There is no equivocation here; there is no caveat that what Jesus is saying should be taken with a grain of salt. “I have said these things to you so that my joy may be in you, and that your joy may be complete”. Where was the joy in persecution? What complete joy could be found in martyrdom? In fact, a Christian might have written at the end of the first century, ‘Where is God, where is the God who says He loves us’? Instead we hear, “As the Father has loved me, so I have loved you; abide in my love”. As St Paul would write, nothing can separate us from the love of God, nothing at all – not even persecution and not even death. These words first written in the Gospel of John were to have the same effect for its readers as the words spoken by Jesus in the upper room decades earlier. The love of God is with us, the Joy of God is literally in us and we are made complete when we realize no matter the circumstances, that bond of love between God and us is unbreakable, that bond of love empowers us to endure and move beyond our time of trial and that bond of love will have the final word in reality.

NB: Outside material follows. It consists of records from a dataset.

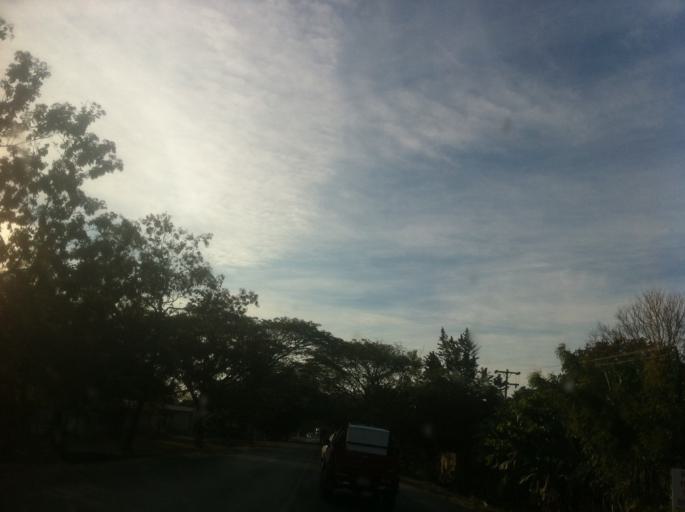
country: NI
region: Rivas
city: Rivas
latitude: 11.4152
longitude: -85.7947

And so, we come to the context of this passage from the Gospel of John for us today. With your indulgence I have a short personal story. A number of years ago in my early thirties I walked through the doors of St Barnabas Anglican Church for the first time. To be honest I was scared and trepidatious and a good part of my mind was saying to myself, “Look, turn around, just pretend you have come to the wrong place and leave now before any more people see you and you make a fool of yourself’. Thankfully another part of my mind was saying, “I have thought this through, God is calling and it is time to answer the call and start the journey – wherever that may lead”. As I came in I was greeted warmly and like all good Anglicans I tried to sit near the back in a place where I would not likely be seen or noticed. I soon realized the church was too small for that. Everyone noticed me and said hello. I said to myself, ‘It’s just one Sunday, I’ll get through it and I can go back to watching football on TV next week’. A voice at the back of the church announced the First hymn and the service started. The procession was simple, just a crucifer and the Priest and the hymn was being played beautifully, but on a piano that I could tell was slightly out of tune. The hymn being played was Come And Journey With A Saviour. The service was sincere and elegant and by the time we got to communion I knew I had found a new home. I left that Sunday with a joy I had not experienced before, it was the joy of knowing that God loved me from within. I left that Sunday and even if in a small way I was changed – I was empowered to begin my journey and it felt so incredibly good. I felt and experienced the power of God working within me and I felt it in that first procession with that one crucifer, one priest and a hymn being played on a slightly out of tune piano. I was empowered by the love of God and that church community allowed me to envision a whole new future.

That future for me included service for the love of God and for the love of all others. And it has been my experience that in all the work that I have done for God and for others, there is real joy. When we realize and authentically include God’s love for us into our lives we cannot help but to be empowered to do what is right for others and for the earth and in that ministry, whatever it may be, we find joy and that is the joy that makes us complete. The synchronicity of this plan has God’s imprint all over it, and its beauty and life giving nature of personal joy and fulfillment through service to others takes always my breath away. May God through Her love empower all of us, and may St John’s continue to be a community that abides in God’s love and feeds people on their journey of joy. For all of that we are grateful and give our thanks. Amen.